As they conspire to confirm their suspicions, Pat’s defenses begin to unravel and his jealousy toward his brother’s no-pressure lifestyle becomes painfully clear. It’s a slow transformation that Helms handles with aplomb, seamlessly oscillating between slapstick and pathos, as he proves he’s every bit as good at drama as he is at comedy. His Pat is mean, self-centered and utterly unlikable, yet Helms never fails to make him sympathetic.
The real surprise emerging from all the mayhem is Sarandon, who does some of the best acting of her career as a widowed office drone who suddenly springs to effervescent life once she begins receiving notes from a secret admirer. Who that suitor proves to be will blow your mind almost as powerfully as the circumstances that finally bring the pair together.

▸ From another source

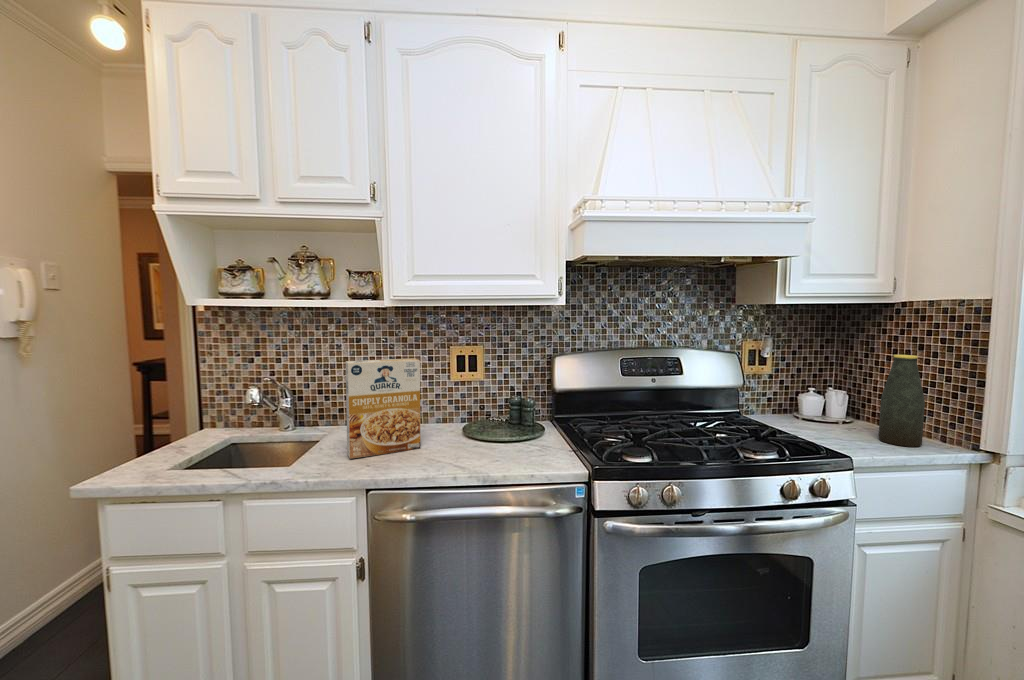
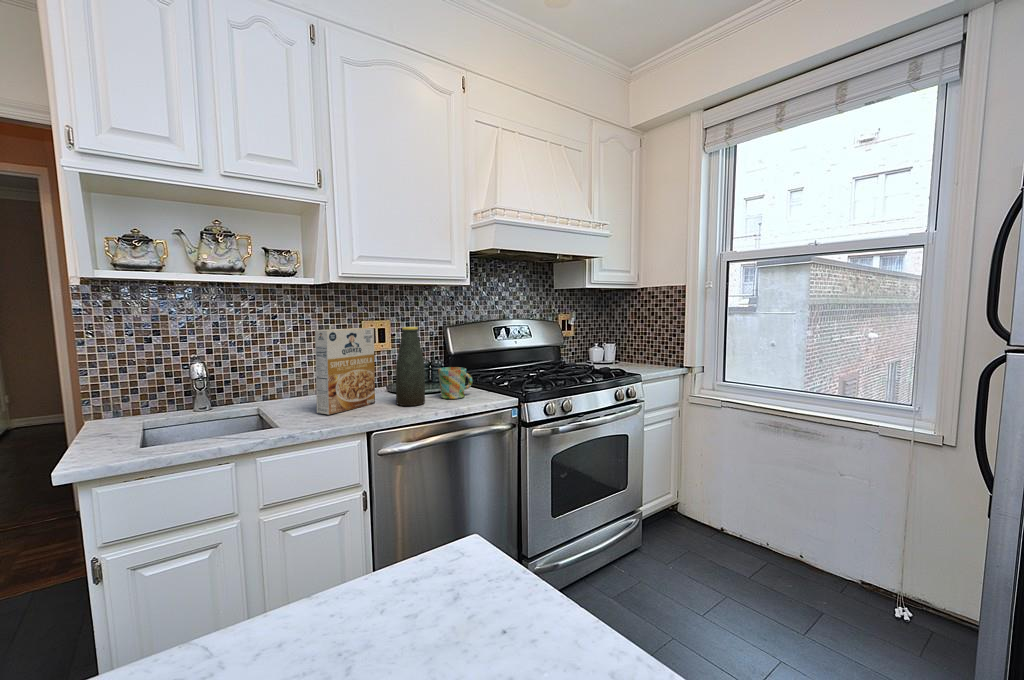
bottle: present [879,355,925,447] -> present [396,327,425,406]
mug: none [493,414,539,459] -> present [438,367,472,399]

While Jeff’s “magic” doesn’t have a direct effect on Sharon like it does on Pat, you sense his metaphysical presence every step of the way. And as the film builds in intensity and shifts from light comedy to clever profundity, Jeff’s actions seem less like a slacker and more like a seer. Same for the Duplass brothers, who tie their seemingly disjointed observations neatly together for a zinger of an ending that will have you going, “WOW!”
JEFF, WHO LIVES AT HOME (R for language including sexual references and some drug use.) Cast includes Jason Segel, Ed helms, Susan Sarandon and Judy Greer. Written and directed by Jay and Mark Duplass. 3 stars out of 4.